Este tiempo de Cuaresma, que nos prepara para la Semana Santa, lo celebramos en medio del Año Jubilar, que nos invita a caminar juntos como peregrinos de esperanza, llamados a la conversión.
Las procesiones penitenciales, con el rezo del viacrucis y portando imágenes que conmemoran los momentos de la pasión y muerte de nuestro Señor Jesucristo, nos recuerdan que somos peregrinos, que todos estamos de paso por este mundo y que nuestra meta es la eternidad. Pero en este caminar no estamos solos: Dios camina con nosotros y nunca abandona a su pueblo. Él hace suyos nuestros dolores y padecimientos.
Pensemos en el camino que recorren tantos hermanos en busca de libertad y de un futuro mejor para sus hijos. Son millones de seres humanos que se ven obligados a migrar por la falta de trabajo y de libertad en sus países de origen, por la inseguridad y la violencia que arrebatan vidas inocentes. Son muchas las barreras que les impiden ser libres; deben enfrentarse a la marginación, al rechazo y a la xenofobia. Este es el viacrucis de los cristos de hoy.
Nosotros, ¿qué estamos haciendo ante esta realidad? ¿Nos conformamos con una fe de palabras, costumbres piadosas y buenos deseos, o nos ponemos en camino para liberarnos del pecado de la indiferencia y reparar con oración y acción solidaria?
Este viaje cuaresmal lo hacemos juntos, porque en la Iglesia somos una familia, no una corporación ni un partido político que toma posturas ideológicas según los tiempos. Si queremos caminar juntos, debemos buscar la unidad, que fácilmente rompemos cuando el egoísmo nos domina y solo vemos nuestra propia conveniencia. El engaño, el abuso y la manipulación de las conciencias generan desconfianza y rompen la unidad en la familia y en la sociedad. Caminar juntos significa ser artesanos de unidad, partiendo de la dignidad común de hijos de Dios (cf. Ga 3, 26-28); significa caminar codo a codo, sin dejar que nadie se quede atrás ni se sienta excluido.
El Año Santo nos recuerda que somos peregrinos de la esperanza. Jesús, nuestro amor y nuestra esperanza, ha resucitado, vive y reina gloriosa. La muerte ha sido transformada en victoria, y en esto radican la fe y la esperanza de los cristianos: en la resurrección de Cristo.
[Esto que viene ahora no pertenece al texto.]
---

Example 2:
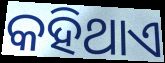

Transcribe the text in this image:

କହିଥାଏ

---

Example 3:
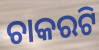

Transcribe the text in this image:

ଚାକରଟି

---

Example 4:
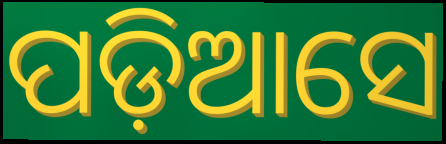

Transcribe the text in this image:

ପଡ଼ିଆସେ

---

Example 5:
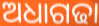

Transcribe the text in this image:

ଅଧାଗଢା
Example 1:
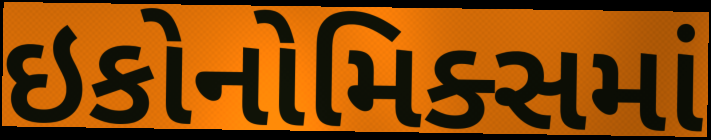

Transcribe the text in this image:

ઇકોનોમિક્સમાં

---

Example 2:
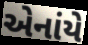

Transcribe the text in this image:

એનાંયે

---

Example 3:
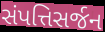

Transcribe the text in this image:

સંપત્તિસર્જન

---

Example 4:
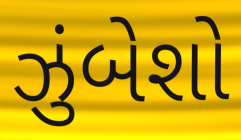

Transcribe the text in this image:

ઝુંબેશો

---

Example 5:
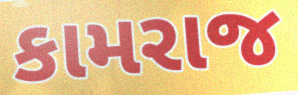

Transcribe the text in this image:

કામરાજ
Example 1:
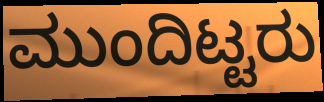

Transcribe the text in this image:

ಮುಂದಿಟ್ಟರು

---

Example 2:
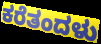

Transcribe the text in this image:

ಕರೆತಂದಳು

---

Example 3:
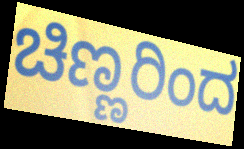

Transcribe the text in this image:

ಚಿಣ್ಣರಿಂದ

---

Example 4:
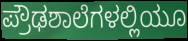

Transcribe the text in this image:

ಪ್ರೌಢಶಾಲೆಗಳಲ್ಲಿಯೂ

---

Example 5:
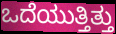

Confiemos en Dios, que nos promete la vida eterna, perdona nuestros pecados y nos llama a perdonar a quienes nos han ofendido. La esperanza nos compromete a trabajar por la fraternidad, la justicia, el cuidado de la casa común y, sobre todo, a anunciar el Evangelio de la vida para que todos lleguen al conocimiento de la verdad.
Este es el itinerario cuaresmal que juntos debemos recorrer para llegar a la Pascua, al encuentro con Jesucristo, vencedor de la muerte. Que las actividades de Cuaresma y Semana Santa en nuestras comunidades sean testimonio de un pueblo que camina unido y lleno de esperanza en Aquel que jamás nos defrauda.